Ab sofort könnten solche Vorsichtsmassnahmen der Vergangenheit angehören. Letzten Sonntag hatte im Berliner Admiralspalast das Mel-Brooks-Musical «The Producers – Frühling für Hitler» seine Deutschlandpremiere, die schönste, gemeinste, radikalste und schwulste Satire auf Hitler und das Dritte Reich, die je geschrieben und produziert wurde. Und diesmal war alles anders: Kein Bedenkenträger meldete sich zu Wort, niemand fand, für eine solche Vorstellung wäre es «noch zu früh», es gab keine Besserwisser in den Feuilletons, die vom Besuch des Stückes abrieten. Mit einer Ausnahme: Der Deutsche Werberat bat höflich um einen Verzicht auf die Werbebanner, auf denen statt eines Hakenkreuzes eine Brezel im weissen Kreis auf rotem Feld gezeigt wurde, gab dann aber auf, nachdem er belehrt wurde, dass es sich um eine «ikonografische» Anspielung handeln würde. Und eine Reporterin der ARD wollte vor der Vorstellung wissen, ob es angemessen wäre, so ein Stück an einem Ort aufzuführen, den schon Operettenfreund Hitler besucht hatte. Aber auch diese Frage war wohl nicht ganz ernst gemeint.

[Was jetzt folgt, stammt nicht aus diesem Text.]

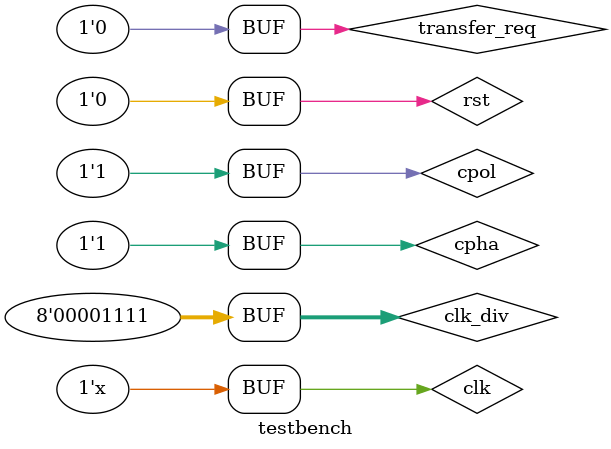
<source format=sv>
`timescale 10ns/1ns
module testbench();

	//External signals
	reg clk;
	reg rst;
	reg[7:0] clk_div;
	reg cpol;
	reg cpha;
	reg transfer_req;
	reg[7:0] to_agent;
	
	wire sck;
	wire mosi;
	wire transfer_ready;
	wire transfer_done;
	wire[7:0] from_agent;
	
	reg[7:0] received_data;

	spi_master dut(
		.clk(clk),
		.rst(rst),

		.clk_div(clk_div),
		.cpol(cpol),
		.cpha(cpha),

		.sck(sck),
		.mosi(mosi),
		.miso(mosi),

		.transfer_req(transfer_req),
		.transfer_ready(transfer_ready),
		.transfer_done(transfer_done),
		.to_agent(to_agent),
		.from_agent(from_agent));

	always @(posedge clk)
	begin
		if(rst)
		begin
			to_agent <= 8'h00;
			received_data <= 8'h00;
		end
		else
		begin
			if(transfer_ready & transfer_req)
				to_agent <= to_agent + 8'h01;
			if(transfer_done)
				received_data <= from_agent;
		end
	end

	always
	begin: CLOCK_GENERATION
		#1 clk =  ~clk;
	end

	initial
	begin: CLOCK_INITIALIZATION
		clk = 0;
	end

	initial
	begin: TEST_VECTORS
		//initial conditions
		rst = 1'b1;
		clk_div = 8'h0F;
		cpol = 1'b0;
		cpha = 1'b0;
		transfer_req = 1'b0;
		
		// test spi mode 0
		#20 rst = 1'b0;	//release reset
		#20 transfer_req = 1'b1;
		#2000 transfer_req = 1'b0;
		//test spi mode 1
		#100 cpha = 1'b1;
		#20 transfer_req = 1'b1;
		#2000 transfer_req = 1'b0;
		//test spi mode 2
		#100 cpha = 1'b0;
		#20 cpol = 1'b1;
		#20 transfer_req = 1'b1;
		#2000 transfer_req = 1'b0;
		//test spi mode 3
		#100 cpha = 1'b1;
		#20 transfer_req = 1'b1;
		#2000 transfer_req = 1'b0;
	end
endmodule

</source>
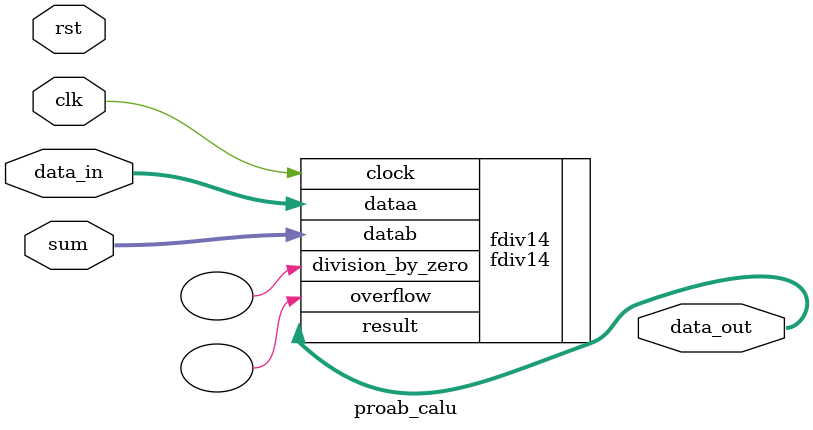
<source format=v>
/*
* Created           : cheng liu
* Date              : 2016-04-19
*
* Description:
* 
* Calculate the proabiliy in the last step of softmax.
* 
* 
*/

// synposys translate_off
`timescale 1ns/100ps
// synposys translate_on

module proab_calu #(
    parameter DW = 32
)(
    // The results will be written to an output memory.
    output                   [DW-1: 0] data_out,

    //The input is loaded from previous intermediate memory.
    input                    [DW-1: 0] data_in,
    input                    [DW-1: 0] sum,

    input                              clk,
    input                              rst
);

    fdiv14 fdiv14(
        .clock(clk),
        .dataa(data_in),
        .datab(sum),
        .division_by_zero(),
        .overflow(),
        .result(data_out)
    );
    
endmodule	


</source>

Das Publikum jedenfalls war begeistert, es tobte schon während der Vorstellung und rastete danach vollkommen aus. Zu Recht, denn die Schauspieler hatten Onkel Adi und seine Gang an die Wand gespielt.
Sechsundsiebzig Jahre nach dem Beginn des Dritten Reiches und vierundsechzig Jahre nach dessen Ende darf also über Hitler gelacht werden. Es ist kein therapeutisches Lachen, das die Deutschen mit ihrer Geschichte versöhnt, es ist das Gelächter, das seit 1933 darauf wartet, sich zu artikulieren, die späte Rache der Geschichte.
Es hat lange gedauert, und es war nicht immer einfach. Ab sofort kann der Prozess der Entnazifizierung als erfolgreich abgeschlossen gelten.